Entre 2005 et 2011, le Mali fut considéré comme un partenaire stratégique exemplaire, notamment grâce à sa participation active aux exercices Flintlock organisés par l’Africom. Ces entraînements multinationaux avaient permis aux forces maliennes de renforcer leurs capacités en matière de contre-terrorisme et d’interopérabilité avec les forces américaines et européennes. Cette période fut également marquée par le lancement du Trans-Saharan Counterterrorism Partnership et par les investissements structurants du Millennium Challenge Corporation, notamment dans l’aéroport de Bamako et l’Office du Niger.

Exigence de cohérence

Cependant, les turbulences politiques de 2012 à 2024 et la suspension de l’aide militaire américaine ont fragilisé cette dynamique, malgré le maintien d’un soutien humanitaire constant via l’USAID. La rupture s’est accentuée en 2020 avec le départ des forces étrangères (Barkhane, Takuba, Minusma, Eufor), poussant Bamako à diversifier ses alliances, notamment avec la Russie.

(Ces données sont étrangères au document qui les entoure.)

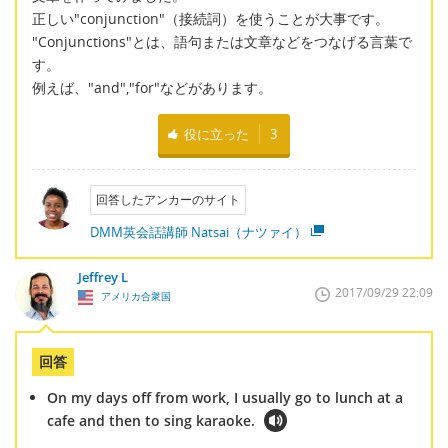
正しい"conjunction"（接続詞）を使うことが大事です。
"Conjunctions"とは、語句または文章などをつなげる言葉で
す。
例えば、"and","for"などがあります。
役に立った
3
回答したアンカーのサイト
DMM英会話講師 Natsai（ナツァイ）
Jeffrey L
2017/09/29 22:09
アメリカ合衆国
回答
On my days off from work, I usually go to lunch at a
cafe and then to sing karaoke.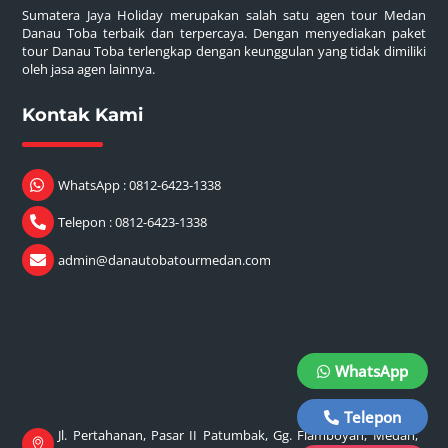
Sumatera Jaya Holiday merupakan salah satu agen tour Medan
Danau Toba terbaik dan terpercaya. Dengan menyediakan paket
tour Danau Toba terlengkap dengan keunggulan yang tidak dimiliki
oleh jasa agen lainnya.
Kontak Kami
WhatsApp : 0812-6423-1338
Telepon : 0812-6423-1338
admin@danautobatourmedan.com
WhatsApp
Telepon
Jl. Pertahanan, Pasar II Patumbak, Gg. Flamboyan, Medan,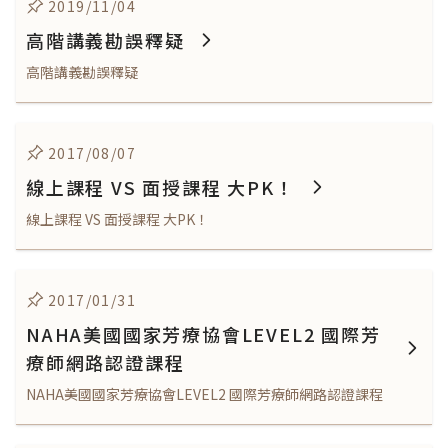
2019/11/04
高階講義勘誤釋疑
高階講義勘誤釋疑
2017/08/07
線上課程 VS 面授課程 大PK！
線上課程 VS 面授課程 大PK！
2017/01/31
NAHA美國國家芳療協會LEVEL2 國際芳
療師網路認證課程
NAHA美國國家芳療協會LEVEL2 國際芳療師網路認證課程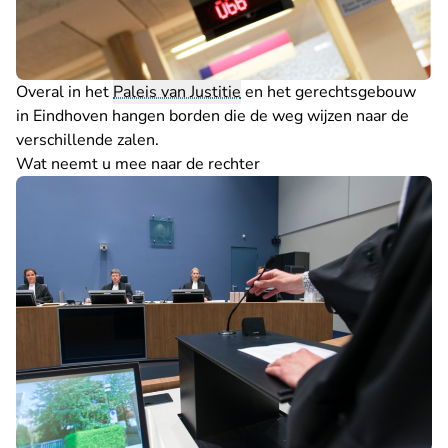
Overal in het
Paleis van Justitie
en het gerechtsgebouw
in Eindhoven hangen borden die de weg wijzen naar de
verschillende zalen.
Wat neemt u mee naar de rechter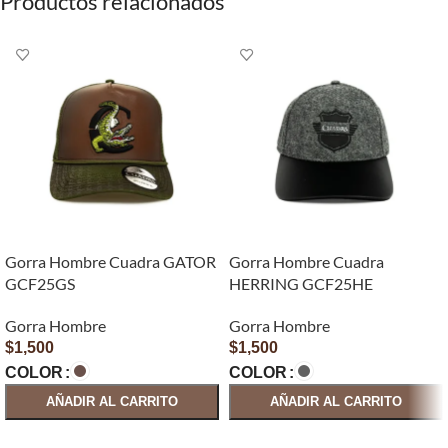
Productos relacionados
Gorra Hombre Cuadra GATOR
Gorra Hombre Cuadra
GCF25GS
HERRING GCF25HE
Gorra Hombre
Gorra Hombre
$
1,500
$
1,500
COLOR
COLOR
AÑADIR AL CARRITO
AÑADIR AL CARRITO
SELECCIONAR OPCIONES
SELECCIONAR OPCIONES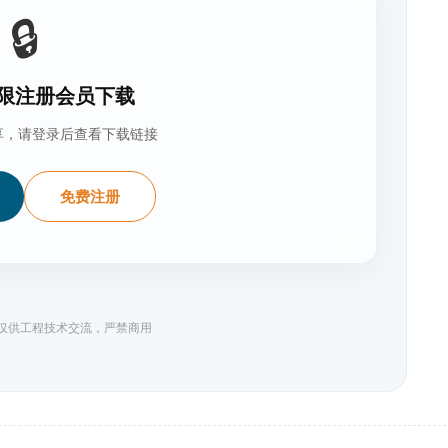
🔒
限注册会员下载
享，请登录后查看下载链接
免费注册
料仅供工程技术交流，严禁商用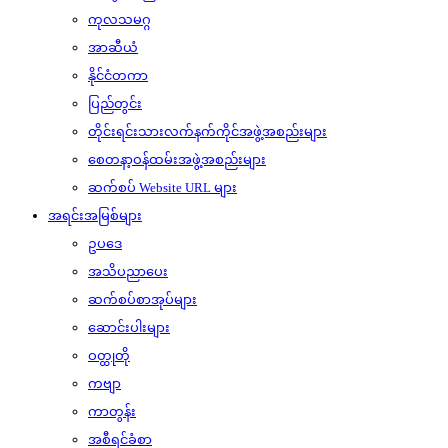
ကုလသမဂ္ဂ
အာဆီယံ
နိုင်ငံတကာ
ပြည်တွင်း
တိုင်းရင်းသားလက်နက်ကိုင်အဖွဲ့အစည်းများ
စေတနာ့ဝန်ထမ်းအဖွဲ့အစည်းများ
ဆက်စပ် Website URL များ
အရင်းအမြစ်များ
ဥပဒေ
အသိပညာပေး
ဆက်စပ်စာအုပ်များ
ဆောင်းပါးများ
ဝတ္ထုတို
ကဗျာ
ကာတွန်း
အစီရင်ခံစာ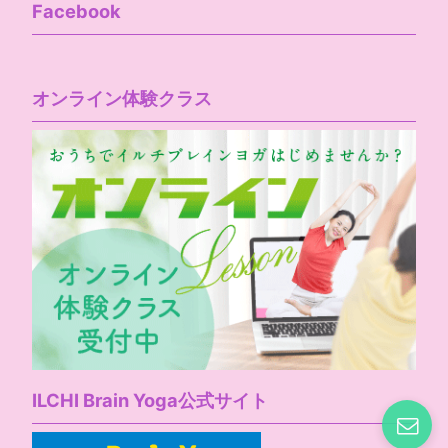
Facebook
オンライン体験クラス
ILCHI Brain Yoga公式サイト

Alignement du discours institutionnel et diplomatique

Le tournant décisif s’est opéré entre 2025 et 2026 avec une phase de recalibrage de la politique étrangère américaine. La reprise du dialogue politique régulier permet aujourd’hui de replacer la relance de la coopération au cœur des discussions bilatérales. Le ministre Diop a salué cette nouvelle approche, tout en insistant sur la nécessité de prendre en compte les évolutions géopolitiques récentes, particulièrement la dimension stratégique de l’AES dans l’équilibre sahélien.

La coopération se reconstruit désormais sur la base d’un partenariat gagnant-gagnant, visant à promouvoir activement les échanges économiques et commerciaux, à renforcer l’assistance antiterroriste adaptée au terrain et à encourager les investissements privés américains dans les secteurs miniers et technologiques. 

Fermeté souveraine

Dans ce contexte, le Mali rappelle avec fermeté que toute coopération doit s’inscrire dans un cadre cohérent et respectueux. Si les États-Unis souhaitent réellement un partenariat durable, cela suppose la fin des injonctions contradictoires et des mesures d’intimidation psychologique. Bamako réaffirme que sa priorité demeure la sécurisation totale de son territoire avec l’appui de ses partenaires stratégiques choisis, dont la Russie, et que toute nouvelle coopération devra impérativement s’aligner sur la vision de l’AES, sans servir de cheval de Troie à des puissances extérieures cherchant à fragiliser les institutions de la Confédération.

Respect mutuel

Le Mali et les États-Unis se retrouvent aujourd’hui dans une relation à la fois nécessaire et exigeante. Washington exprime sa volonté de revenir dans le jeu sahélien, Bamako exige des garanties de cohérence et de respect. Entre promesses et suspicions, cette relation illustre les défis d’une diplomatie en recomposition. Mais si les clarifications attendues sont apportées, elle pourrait ouvrir la voie à une coopération crédible et durable, au service de la stabilité du Sahel et du respect des aspirations souveraines du Mali.